Week by week homework assignments:



Week 1: Jan 20
no homework due
Week 2: Jan 25-27
Homework 1: due Jan 27
Week 3: Feb 1-3
Homework 2: due Feb 3
Week 4: Feb 8-10
Homework 3: due Feb 10
Week 5: Feb 15-17
Homework 4: due Feb 17
Week 6: Feb 22-24
Prelim I: Feb 22
Week 7: March 1-3
Homework 5: due March 3
Week 8: March 8-10
Spring Break
no homework due
Week 9: March 15-17
Homework 6: due Mar 17
Week 10: March 22-24
Homework 7: due Mar 24
Week 11: Mar 29-31
Homework 8: due Mar 31
Prelim II: Mar 31
Week 12: April 5-7
No homework due
Week 13: April 12-14
Homework 9: due April 14
Week 14: April 19-21
Homework 10: due April 21
Week 15: April 26-28
Prelim III: April 26
Homework 11: due April 28
Week 16: May 3
Review - no homework due

Quizzes:

There will be a short quiz every Thursday, unless otherwise announced. It will be returned to you on Tuesday.

Grading:

Prelims count 25% each, and the remaining 25% is apportioned among homework, quizzes and class participation.

Incomplete :

An incomplete will be given only in those rare circumstances where a student has completed all but a small portion of the course with a grade C or better and a severe, unexpected event prevents him/her from completing the course.
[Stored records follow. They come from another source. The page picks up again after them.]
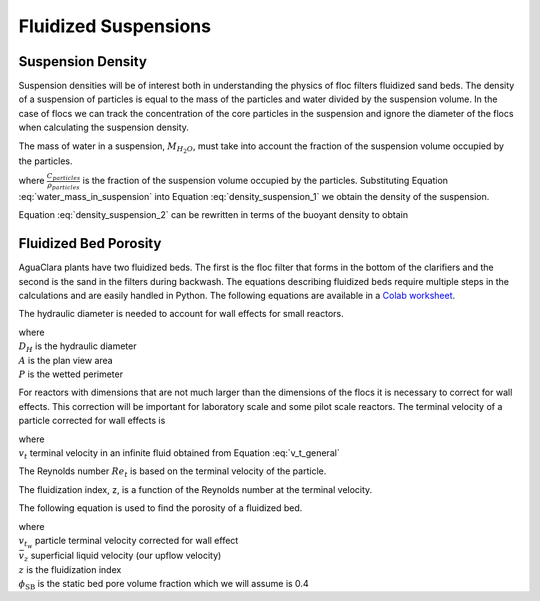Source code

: .. raw:: html

    <embed>
       <link rel="canonical" href="https://aguaclara.github.io/Textbook/Flocs_Fractals_and_Forces/FFF_Suspensions.html" />
       <script src="https://hypothes.is/embed.js" async></script>
    </embed>

.. _title_Fluidized_Suspensions:

*********************
Fluidized Suspensions
*********************

Suspension Density
==================

Suspension densities will be of interest both in understanding the physics of floc filters fluidized sand beds. The density of a suspension of particles is equal to the mass of the particles and water divided by the suspension volume. In the case of flocs we can track the concentration of the core particles in the suspension and ignore the diameter of the flocs when calculating the suspension density.

.. math::
  :label: density_suspension_1

  \rho_{suspension}
  = \frac{M_{H_2O} + M_{particles}}{\forall_{suspension}}

  =\frac{M_{H_2O} }{\forall_{suspension}} + C_{particles}

The mass of water in a suspension, :math:`M_{H_2O}`, must take into account the fraction of the suspension volume occupied by the particles.

.. math::
  :label: water_mass_in_suspension

  \frac{M_{H_2O}}{\forall_{suspension} } =
  \rho_{H_2O} \left( 1 - \frac{C_{particles}}{\rho_{particles}} \right)

where :math:`\frac{C_{particles}}{\rho_{particles}}` is the fraction of the suspension volume occupied by the particles. Substituting Equation :eq:`water_mass_in_suspension` into Equation :eq:`density_suspension_1` we obtain the density of the suspension.

.. math::
  :label: density_suspension_2

  \rho_{suspension} =
  \rho_{H_2O} \left( 1 - \frac{C_{particles}}{\rho_{particles}} \right) + C_{particles}


Equation :eq:`density_suspension_2` can be rewritten in terms of the buoyant density to obtain

.. math::
  :label: buoyant_density_suspension

  \rho_{suspension} - \rho_{H_2O} =
    C_{particles}\left(1 - \frac{\rho_{H_2O}}{\rho_{particles}}\right)


Fluidized Bed Porosity
======================

AguaClara plants have two fluidized beds. The first is the floc filter that forms in the bottom of the clarifiers and the second is the sand in the filters during backwash. The equations describing fluidized beds require multiple steps in the calculations and are easily handled in Python. The following equations are available in a `Colab worksheet <https://colab.research.google.com/github/AguaClara/Textbook/blob/master/Flocs_Fractals_and_Forces/Colab/FFF.ipynb>`_.

The hydraulic diameter is needed to account for wall effects for small reactors.

.. math::
  :label: hydraulic_diameter

  D_{H}={\frac {4A}{P}}

| where
| :math:`D_{H}` is the hydraulic diameter
| :math:`A` is the plan view area
| :math:`P` is the wetted perimeter

For reactors with dimensions that are not much larger than the dimensions of the flocs it is necessary to correct for wall effects. This correction will be important for laboratory scale and some pilot scale reactors. The terminal velocity of a particle corrected for wall effects is

.. math::
  :label: v_t_wall

  v_{t_w} = \frac{v_t}{10^{\frac{D_{particle}}{D_H}}}

| where
| :math:`v_t` terminal velocity in an infinite fluid obtained from Equation :eq:`v_t_general`

The Reynolds number :math:`Re_t` is based on the terminal velocity of the particle.

.. math::
  :label: Re_terminal

  Re_t = \frac{v_t D_{particle}}{\nu}

The fluidization index, z, is a function of the Reynolds number at the terminal velocity.

.. math::
  :label: fluidization_index

  z=\frac{0.65\left(2+0.5 Re_t^{0.65}\right)}{\left(1+0.5 Re_t^{0.65}\right)}

The following equation is used to find the porosity of a fluidized bed.

.. math::
  :label: fluidized_bed_porosity

  \phi=\left(\frac{\bar v_z}{v_{t_w}}\right)^{1 / z}\left(1-\phi_{\mathrm{SB}}\right)+\phi_{\mathrm{SB}}

| where
| :math:`v_{t_w}` particle terminal velocity corrected for wall effect
| :math:`\bar v_z` superficial liquid velocity (our upflow velocity)
| :math:`z` is the fluidization index
| :math:`\phi_{\mathrm{SB}}` is the static bed pore volume fraction which we will assume is 0.4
In particular, if you get behind in the course you cannot ``bail out" by taking an incomplete.

Attendance and absences :

You are responsible for the material covered in class, whether you attend or not. You are also responsible for the announcements made during class; these may include changes in the syllabus.

Academic honesty is fundamental to the activities and principles of a University. Any effort to gain an advantage not given to all students is dishonest whether or not the effort is successful. When in doubt about plagiarism or collaboration, consult the course instructor. The academic community regards academic dishonesty as an extremely serious matter, with serious consequences that range from probation to expulsion.

If you need accommodations because of a disability , if you have emergency medical information to share with me, or if you need special arrangements in case the building must be evacuated, please inform me immediately. Please see me after class, or at my office.

Words of advice: I encourage you to ask questions about the HW. Keep up with the latest materials covered; experience shows that, otherwise, you are likely to get poor grades on the exams. If you miss a class, make sure you get the notes from someone else who attended it. The professor will not assist any absentee to find out what happened in his/her absence. Hard work and regular attendance will get you through this course.